Création croisée et impacts socio-économiques attendus
Au-delà de la dimension artistique, les partenaires du projet—Goethe-Institut, Zentralwerk Dresden e. V., Ateliers Sahm, municipalités de Brazzaville et de Dresde—misent sur des retombées structurantes pour les écosystèmes culturels locaux. Les échanges de compétences curatoriales, la formation technique mutualisée et la visibilité médiatique devraient générer de nouvelles opportunités pour de jeunes créateurs congolais, tandis que les opérateurs allemands y trouvent un accès privilégié à une scène africaine en plein essor. L’argument économique n’est pas absent : selon les projections du Goethe-Institut, chaque euro investi dans la mobilité artistique en Afrique centrale génère un effet multiplicateur estimé à 1,6 pour les secteurs connexes, de l’hôtellerie aux services de médiation. Cet alignement d’intérêts renforce la confiance entre partenaires et confère à la résidence un rôle pilote susceptible d’être reproduit dans d’autres capitales africaines.

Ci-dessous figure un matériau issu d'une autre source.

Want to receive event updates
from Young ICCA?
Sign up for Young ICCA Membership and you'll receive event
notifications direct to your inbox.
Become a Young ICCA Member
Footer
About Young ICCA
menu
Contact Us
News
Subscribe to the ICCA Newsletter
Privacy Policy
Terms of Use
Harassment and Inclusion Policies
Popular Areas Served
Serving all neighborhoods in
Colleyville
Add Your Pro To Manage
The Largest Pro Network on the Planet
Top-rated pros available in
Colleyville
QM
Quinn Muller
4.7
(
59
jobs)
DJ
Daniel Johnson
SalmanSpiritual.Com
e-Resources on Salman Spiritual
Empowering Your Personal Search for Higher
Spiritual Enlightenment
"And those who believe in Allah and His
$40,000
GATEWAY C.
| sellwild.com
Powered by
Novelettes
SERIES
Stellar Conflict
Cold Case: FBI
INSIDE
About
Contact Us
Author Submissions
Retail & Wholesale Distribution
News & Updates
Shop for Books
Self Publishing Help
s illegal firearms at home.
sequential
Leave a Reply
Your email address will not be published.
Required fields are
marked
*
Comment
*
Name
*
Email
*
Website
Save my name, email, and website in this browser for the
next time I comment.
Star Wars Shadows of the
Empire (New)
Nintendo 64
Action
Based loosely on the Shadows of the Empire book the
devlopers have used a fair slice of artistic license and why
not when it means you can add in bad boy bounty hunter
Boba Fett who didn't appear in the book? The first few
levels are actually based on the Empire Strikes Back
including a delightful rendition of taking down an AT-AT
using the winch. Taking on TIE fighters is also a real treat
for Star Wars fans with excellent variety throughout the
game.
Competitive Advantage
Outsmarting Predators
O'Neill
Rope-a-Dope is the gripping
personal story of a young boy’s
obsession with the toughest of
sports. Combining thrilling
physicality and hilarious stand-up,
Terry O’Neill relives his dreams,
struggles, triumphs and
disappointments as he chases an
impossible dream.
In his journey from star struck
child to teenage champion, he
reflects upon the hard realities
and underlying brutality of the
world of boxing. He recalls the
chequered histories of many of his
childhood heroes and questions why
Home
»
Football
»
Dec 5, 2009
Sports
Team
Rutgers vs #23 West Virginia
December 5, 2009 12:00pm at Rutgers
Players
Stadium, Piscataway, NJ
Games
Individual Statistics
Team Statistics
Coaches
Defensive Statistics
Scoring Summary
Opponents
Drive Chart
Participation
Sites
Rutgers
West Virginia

Perspectives stratégiques pour le rayonnement de Brazzaville
Alors que Brazzaville ambitionne de devenir un hub culturel régional, la résidence Ralff-Schuh offre un cas d’école en matière de branding territorial. L’appui résolu des pouvoirs publics congolais, félicités par les artistes pour leur réactivité administrative, démontre que la gouvernance culturelle peut se traduire en actions concrètes et mesurables. Les projections vidéo prévues sur les quais de l’Elbe, suivies d’une exposition rétrospective dans la capitale congolaise, serviront de vitrine à la créativité nationale tout en nourrissant une diplomatie d’influence valorisant la stabilité et l’ouverture du pays. À moyen terme, plusieurs observateurs estiment que ce type d’opération participera à l’essor d’un tourisme culturel encore peu exploité, consolidant la place de Brazzaville dans le réseau des villes créatives d’Afrique centrale.